Since the declaration to abolish child poverty it has in fact risen. We must all recognize that at times purely financial solutions are not meeting our need to protect children. Children in poverty are at greater risk of health, social and educational needs. Currently being born into poverty means you will have a life of poverty.
Providing decent well-paying jobs for families is certainly a start in the right direction. We must question businesses and individuals who put their increase in profits above the greater good of society. If a company is already making a profit but is laying off workers which increases poverty that is a problem. We must question whether we need policies to change a corporation’s ability to have ‘dead money’.
We need to work hard at providing role models for our children that have integrity and reflect the values of the kind of society we want to create. Each of us can reflect on ourselves if we provide our own children with the role model they need in our own families. Each of us can look in the mirror and determine what changes we need to make to take on our responsibilities as parents or adults to support children.
We also need to look at our politicians and leaders to determine if they have the character required to be those role models for our children. We do need to hold our leaders to a high standard, even a higher standard than others.
(A great scene…watch the entire three minutes)
We need to look no further than the Phoenix Sinclair case to understand the enormous challenges facing society. It is easy for us to blame Child and Family Services for the life of neglect and abuse endured by this girl before she was finally murdered. There are definitely changes that need to occur in our Child Welfare System to improve our responses for children. As stated in the report “The Legacy of Phoenix Sinclair Achieving the Best for All Our Children” the recommendations clearly articulate changes that need to be made. The report also states the problem as well as the responsibility to protect children is all of our responsibilities.
Responsibility to protect children is a shared responsibility—shared within the
agency and child welfare system itself, and with other arms of government and
with the community as a whole.
Executive Summary, Page 23
More than 80% of Manitoba children in care are Aboriginal. The picture is similar across Canada, and the numbers are growing. We must ask ourselves as a society why are our Aboriginal children living in far worse circumstances than other children. They live in substandard housing, and poverty is now generational. They are not afforded the same equal opportunity as everyone else. Once poverty becomes entrenched, no matter what race, or religion, when a child grows up without a role model, without seeing a future it’s difficult to imagine how life could ever change. Poverty is about more than just having less money, it means less of everything, including hope and opportunity for something better.

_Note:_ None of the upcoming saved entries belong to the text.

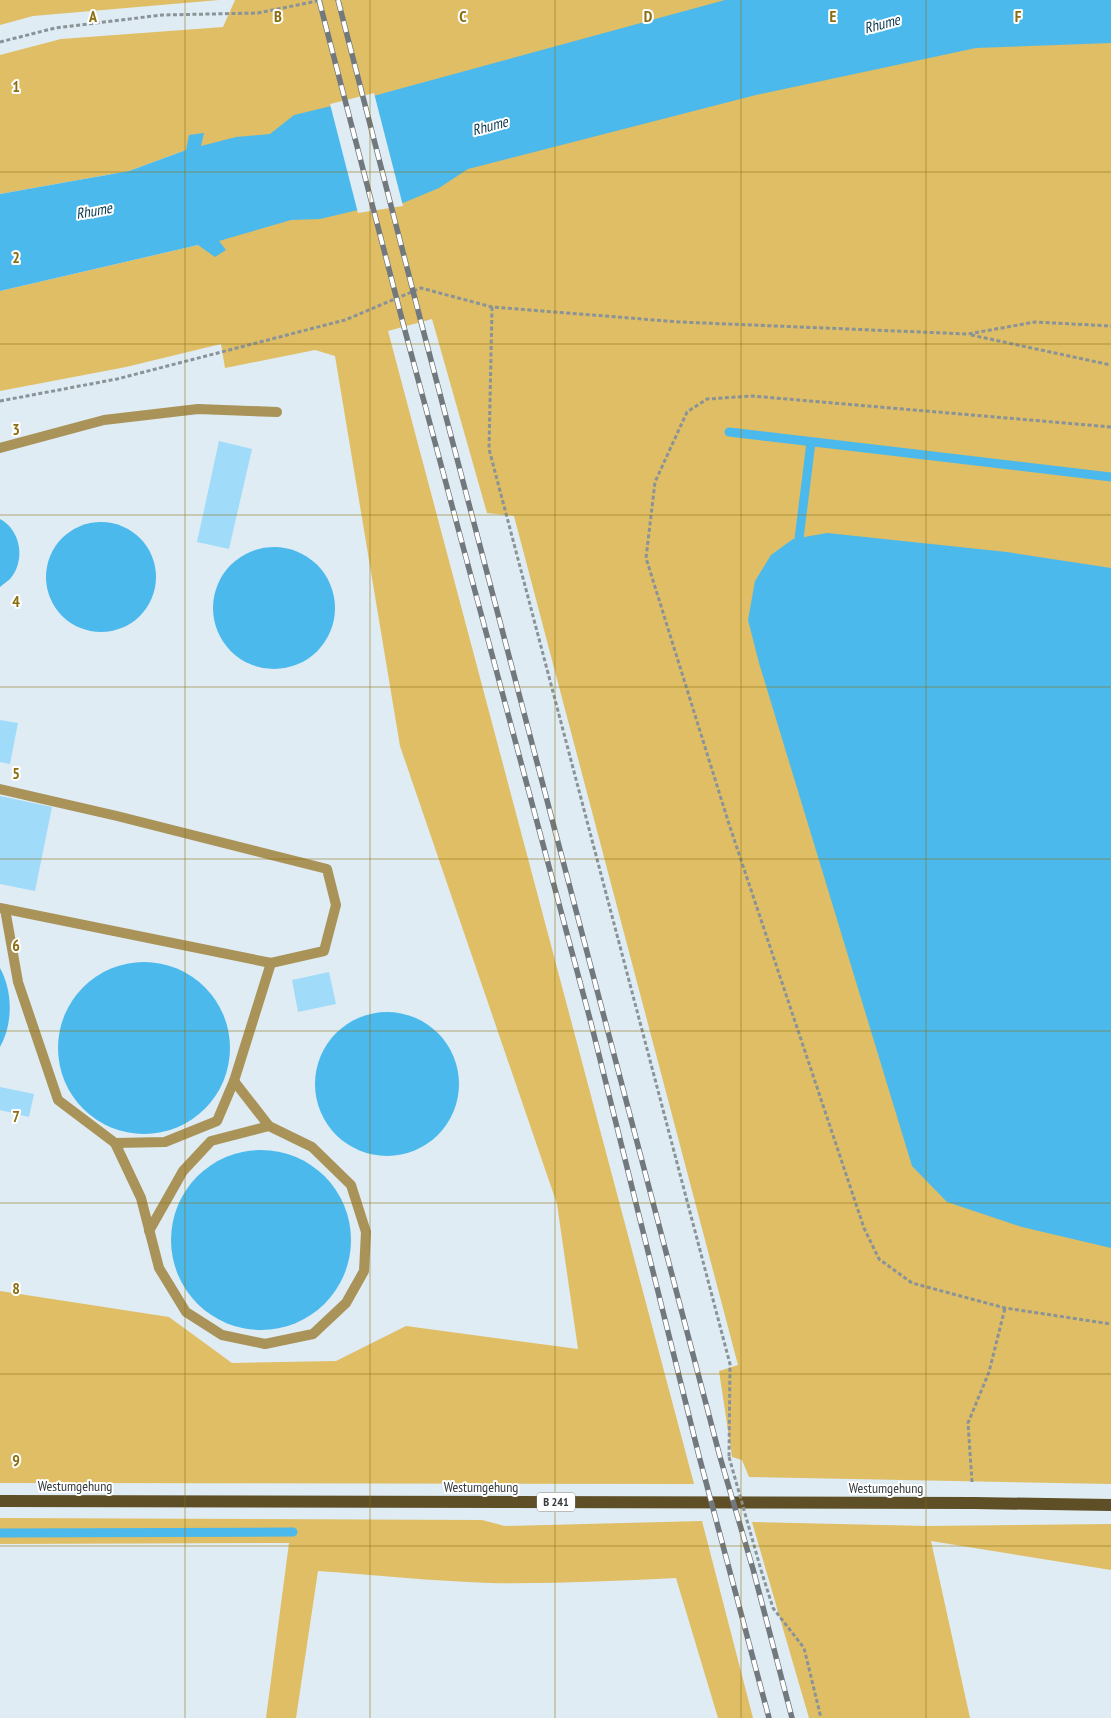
<svg xmlns="http://www.w3.org/2000/svg" width="1111" height="1718" viewBox="0 0 1111 1718" font-family="'PT Sans Narrow',sans-serif">
	<style>
		.green { fill: #dfbe65 }
		.water { fill: #4cb9ec }
		.pier { fill: #dfecf3 }
		.lines { fill: none; stroke-linecap: round; stroke-linejoin: round }
		.stream { stroke: #4cb9ec; stroke-width: 9 }
		.building { fill: #a1dbfa }
		.path { stroke: #8a9398; stroke-width: 3; stroke-dasharray: 4 2.5; stroke-linecap: butt }
		.service { stroke: #a99358; stroke-width: 10 }
		.primary { stroke: #5e4f26; stroke-width: 12 }
		.rail-casing { stroke: #72797e; stroke-width: 5.5 }
		.rail { stroke: #fff; stroke-width: 4; stroke-dasharray: 11; stroke-linecap: butt }
		.path-bridge { stroke: #8a9398; stroke-width: 3; stroke-dasharray: 4 2.5; stroke-linecap: butt }
		.grid { fill: none; stroke: #8b6e10; stroke-width: 1; stroke-opacity: 0.55 }
		.labels { text-anchor: middle; stroke-width: 4; stroke-linejoin: round; paint-order: stroke }
		.shield { fill: #fff; stroke: #727678; stroke-width: 1 }
		.shield-label { font-size: 12px; font-weight: bold; fill: #363b3e }
		.street-label { font-size: 14px; fill: #363b3e; stroke: #fff }
		.water-label { font-size: 15px; font-style: italic; fill: #06384c; stroke: #fff }
		.grid-label { font-size: 16px; text-anchor: middle; font-weight: bold; fill: #8b6e10; stroke: #fff; stroke-width: 4; stroke-linejoin: round; paint-order: stroke }
	</style>
	<rect width="100%" height="100%" fill="#dfecf3"/>
	<!-- green -->
	<g class="green">
		<polygon points="0,0 219,0 33,16 0,25"/>
		<polygon points="235,0 1111,0 1111,1484 749,1477 742,1460 732,1457 719,1371 738,1365 514,516 487,513 432,319 388,331 694,1484 0,1483 0,1291 169,1317 232,1363 336,1361 406,1326 578,1349 557,1204 400,746 335,356 315,350 225,368 221,344 126,367 0,391 0,291 198,245 186,150 129,171 0,194 0,55 61,39 223,27"/>
		<path d="M0,1518L482,1520L505,1526L702,1521L753,1718H718L676,1578C614,1581 552,1584 489,1583C432,1581 375,1575 318,1571L296,1718H266L289,1543L0,1544Z"/>
		<polygon points="752,1522 927,1526 1111,1524 1111,1570 931,1541 970,1718 809,1718"/>
	</g>
	<!-- water -->
	<g class="water">
		<polygon points="725,0 1111,0 1111,43 976,48 756,95 468,169 439,188 403,203 358,210 320,219 291,220 219,241 226,250 215,257 198,245 0,291 0,194 129,171 186,150 189,135 204,133 201,146 236,137 270,134 294,115 377,95"/>
		<path d="M0,519C21,530 26,561 10,579C7,582 3,584 0,587Z"/>
		<circle cx="101" cy="577" r="55"/>
		<polygon points="827,533 1007,552 1111,568 1111,1248 1022,1227 947,1202 912,1166 759,663 748,620 755,581 771,555 793,539"/>
		<circle cx="274" cy="608" r="61"/>
		<circle cx="144" cy="1048" r="86"/>
		<path d="M0,968C13,992 13,1024 0,1047Z"/>
		<circle cx="387" cy="1084" r="72"/>
		<circle cx="261" cy="1240" r="90"/>
	</g>
	<!-- pier -->
	<polygon class="pier" points="374,93 403,206 358,213 330,104"/>
	<g class="lines">
		<!-- stream -->
		<g class="stream">
			<polyline points="729,432 1111,477"/>
			<polyline points="798,547 811,442"/>
			<polyline points="0,1533 293,1532"/>
		</g>
	</g>
	<!-- building -->
	<g class="building">
		<polygon points="219,441 252,449 229,549 197,542"/>
		<polygon points="0,720 18,723 10,764 0,762"/>
		<polygon points="0,796 52,807 35,891 0,884"/>
		<polygon points="329,972 336,1004 298,1012 292,980"/>
		<polygon points="0,1087 34,1094 29,1117 0,1110"/>
	</g>
	<g class="lines">
		<!-- path -->
		<g class="path">
			<polyline points="0,42 55,28 162,15 258,13 322,0"/>
			<polyline points="492,307 489,449 730,1364 729,1457"/>
			<polyline points="971,335 1111,365"/>
			<polyline points="0,401 117,379 345,320 421,288 492,307 680,322 968,334 1035,322 1111,326"/>
			<polyline points="1111,427 752,396 707,399 687,412 655,482 646,558 729,824 864,1228 879,1259 912,1283 1005,1308 1111,1324"/>
			<polyline points="972,1482 968,1423 989,1372 1005,1308"/>
			<polyline points="761,1570 773,1608 804,1648 821,1718"/>
		</g>
		<!-- service -->
		<g class="service">
			<polyline points="0,448 104,420 198,409 277,412"/>
			<polyline points="0,789 117,816 327,869 336,905 324,951 271,963 0,908"/>
			<polyline points="5,909 18,982 58,1100 115,1143 165,1142 217,1121 234,1081 271,963"/>
			<polyline points="115,1143 141,1198 159,1268 186,1312 222,1335 265,1344 313,1334 346,1303 364,1271 366,1232 351,1185 312,1147 269,1126 234,1081"/>
			<polyline points="149,1231 183,1171 211,1141 269,1126"/>
		</g>
		<!-- primary -->
		<polyline class="primary" points="0,1501 974,1503 1111,1505"/>
		<defs>
			<g id="rail">
				<polyline points="319,0 404,327 591,1023 699,1456 769,1718"/>
				<polyline points="338,0 421,322 720,1457 753,1569 792,1718"/>
			</g>
		</defs>
		<!-- rail casing -->
		<use href="#rail" class="rail-casing"/>
		<!-- rail -->
		<use href="#rail" class="rail"/>
		<!-- path-bridge -->
		<polyline class="path-bridge" points="729,1457 761,1570"/>
	</g>
	<!-- grid -->
	<path class="grid" d="M185,0V1718M370,0V1718M555,0V1718M741,0V1718M926,0V1718M0,172H1111M0,344H1111M0,515H1111M0,687H1111M0,859H1111M0,1031H1111M0,1203H1111M0,1374H1111M0,1546H1111"/>
	<g class="labels">
		<!-- shield labels -->
		<rect class="shield" x="537" y="1492.5" width="38" height="19" rx="4"/>
		<g class="shield-label">
			<text x="556" y="1506">B 241</text>
		</g>
		<!-- street labels -->
		<g class="street-label">
			<text x="75" y="1491">Westumgehung</text>
			<text x="481" y="1492">Westumgehung</text>
			<text x="886" y="1493">Westumgehung</text>
		</g>
		<!-- water labels -->
		<g class="water-label">
			<text transform="translate(882 24) rotate(-15)" y="5">Rhume</text>
			<text transform="translate(490 126) rotate(-15)" y="5">Rhume</text>
			<text transform="translate(94 211) rotate(-10)" y="5">Rhume</text>
		</g>
	</g>
	<g class="grid-label">
		<text x="93" y="22">A</text>
		<text x="278" y="22">B</text>
		<text x="463" y="22">C</text>
		<text x="648" y="22">D</text>
		<text x="833" y="22">E</text>
		<text x="1018" y="22">F</text>
		<text x="16" y="92">1</text>
		<text x="16" y="263">2</text>
		<text x="16" y="435">3</text>
		<text x="16" y="607">4</text>
		<text x="16" y="779">5</text>
		<text x="16" y="951">6</text>
		<text x="16" y="1122">7</text>
		<text x="16" y="1294">8</text>
		<text x="16" y="1466">9</text>
	</g>
</svg>
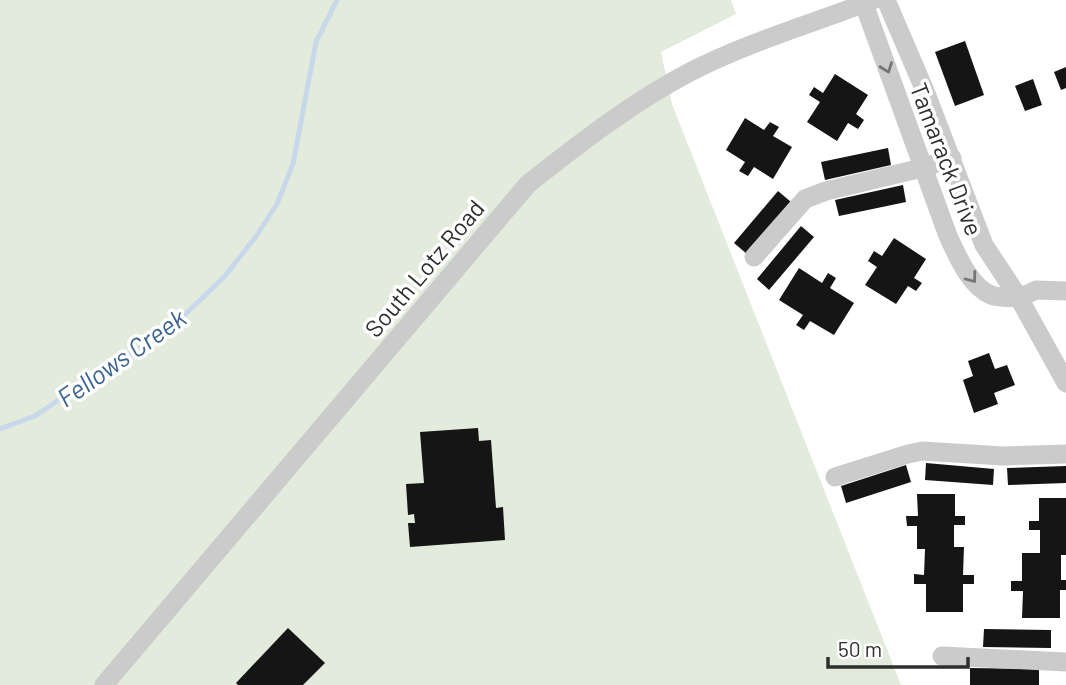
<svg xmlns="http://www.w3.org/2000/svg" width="1066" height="685" viewBox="0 0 1066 685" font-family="Barlow,sans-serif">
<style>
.green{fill:#e2ebdc}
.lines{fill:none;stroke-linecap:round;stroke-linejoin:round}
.stream{stroke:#c8d8eb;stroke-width:5}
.building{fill:#151515}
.minor{stroke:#cbcbcb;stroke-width:19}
.oneway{stroke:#757575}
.labels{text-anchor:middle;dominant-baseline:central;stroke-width:7;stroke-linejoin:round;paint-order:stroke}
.street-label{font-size:24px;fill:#2e2e2e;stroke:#fff}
.water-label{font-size:26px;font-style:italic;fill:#3d638f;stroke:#fff}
</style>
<rect width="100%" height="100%" fill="#fff"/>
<path class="green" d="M0 0H731L736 14 661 52 672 104 901 685H0Z"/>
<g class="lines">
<path class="stream" d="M0 429 35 416 104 369 169 330 225 276 257 235 277 204 293 164 316 42 337 0"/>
</g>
<g class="building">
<path d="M965 41 984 95 955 106 935 52Z"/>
<path d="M1066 67V88L1061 90 1054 72Z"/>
<path d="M835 74 868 95 856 114 864 120 858 129 848 123 837 141 807 122 820 102 809 95 814 87 823 93Z"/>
<path d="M1033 79 1042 105 1025 111 1015 86Z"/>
<path d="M745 118 764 130 770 122 779 127 773 136 792 147 773 179 754 167 748 176 739 171 745 162 726 150Z"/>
<path d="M888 148 891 165 825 180 821 162Z"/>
<path d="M903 185 906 202 839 216 835 200Z"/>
<path d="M778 191 791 202 747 254 734 243Z"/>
<path d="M801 226 814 237 769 290 757 279Z"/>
<path d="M894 238 926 259 914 278 922 283 916 291 908 286 896 304 865 285 877 267 868 261 874 251 882 256Z"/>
<path d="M799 268 822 283 828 273 836 278 830 288 854 303 834 335 810 321 804 330 796 325 803 315 779 300Z"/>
<path d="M989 353 995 369 1007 365 1015 385 994 393 998 404 974 413 963 380 973 376 968 361Z"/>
<path d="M478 428 479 441 491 440 496 508 503 507 505 540 410 547 408 523H415L414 514 408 515 406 484 424 483 420 432Z"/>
<path d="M926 463 994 469 993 485 925 480Z"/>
<path d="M906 465 911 482 846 503 841 486Z"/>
<path d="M1066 466V483L1008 485 1007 468Z"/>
<path d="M917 494H955V516H965V525H954V547H964L963 575H974V584H963V612H926V584H914V574L924 575 925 549H917V526H907L906 516H918Z"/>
<path d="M1039 498H1066V555H1061V580H1066V590H1060V618H1022L1023 591H1011V581H1022V553H1040V530H1029V521H1039Z"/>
<path d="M288 628 325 663 303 685H238L236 683Z"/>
<path d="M984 629 1051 630V648L983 647Z"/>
<path d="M970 668 1039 669V685H970Z"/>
</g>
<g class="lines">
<g class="minor">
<path d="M864 4 948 236C957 255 970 287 991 295 999 298 1011 297 1019 298L984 245 925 91 886 0"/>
<path d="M754 257 805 199 826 191 922 168 952 158"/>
<path d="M1066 291 1036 290 1019 298 1066 383"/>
<path d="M835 477 908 454 922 451 1003 456 1066 454"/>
<path d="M942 656 1066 662"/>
<path d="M104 685 528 184C580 143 631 103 690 72 748 42 812 24 873 0"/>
</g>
</g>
<defs><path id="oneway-chevron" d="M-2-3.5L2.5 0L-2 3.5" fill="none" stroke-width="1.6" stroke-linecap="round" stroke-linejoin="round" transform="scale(1.75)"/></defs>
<g class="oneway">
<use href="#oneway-chevron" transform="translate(887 68) rotate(70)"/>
<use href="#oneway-chevron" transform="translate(972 278) rotate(53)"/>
</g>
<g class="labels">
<g class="street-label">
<text transform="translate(947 159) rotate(69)">Tamarack Drive</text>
<text transform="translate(424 268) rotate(-50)">South Lotz Road</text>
</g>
<g class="water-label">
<text transform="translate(121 357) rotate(-35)">Fellows Creek</text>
</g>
</g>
<path d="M828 657v10h140v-10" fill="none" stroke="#2e2e2e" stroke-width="3.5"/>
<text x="838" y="657" font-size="21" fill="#2e2e2e" stroke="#ffffff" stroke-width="5" paint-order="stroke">50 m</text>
</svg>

These are some of our many challenges we face in order to ensure our country strives for a better life for all our children, for everyone. If we want a safe, caring society that values children, the responsibility for children cannot be borne only by parents, government, or corporations. It’s a responsibility that belongs to everyone. These are not only Manitoba issues or Canadian issues. They are Global issues. Children need a voice. Children matter. When they cannot speak we must speak for them. We must ensure our policies and goals ensure the wellbeing of our children, of our families, of our future.
“The safety, security and well-being of children and their best interests are
fundamental responsibilities of society.”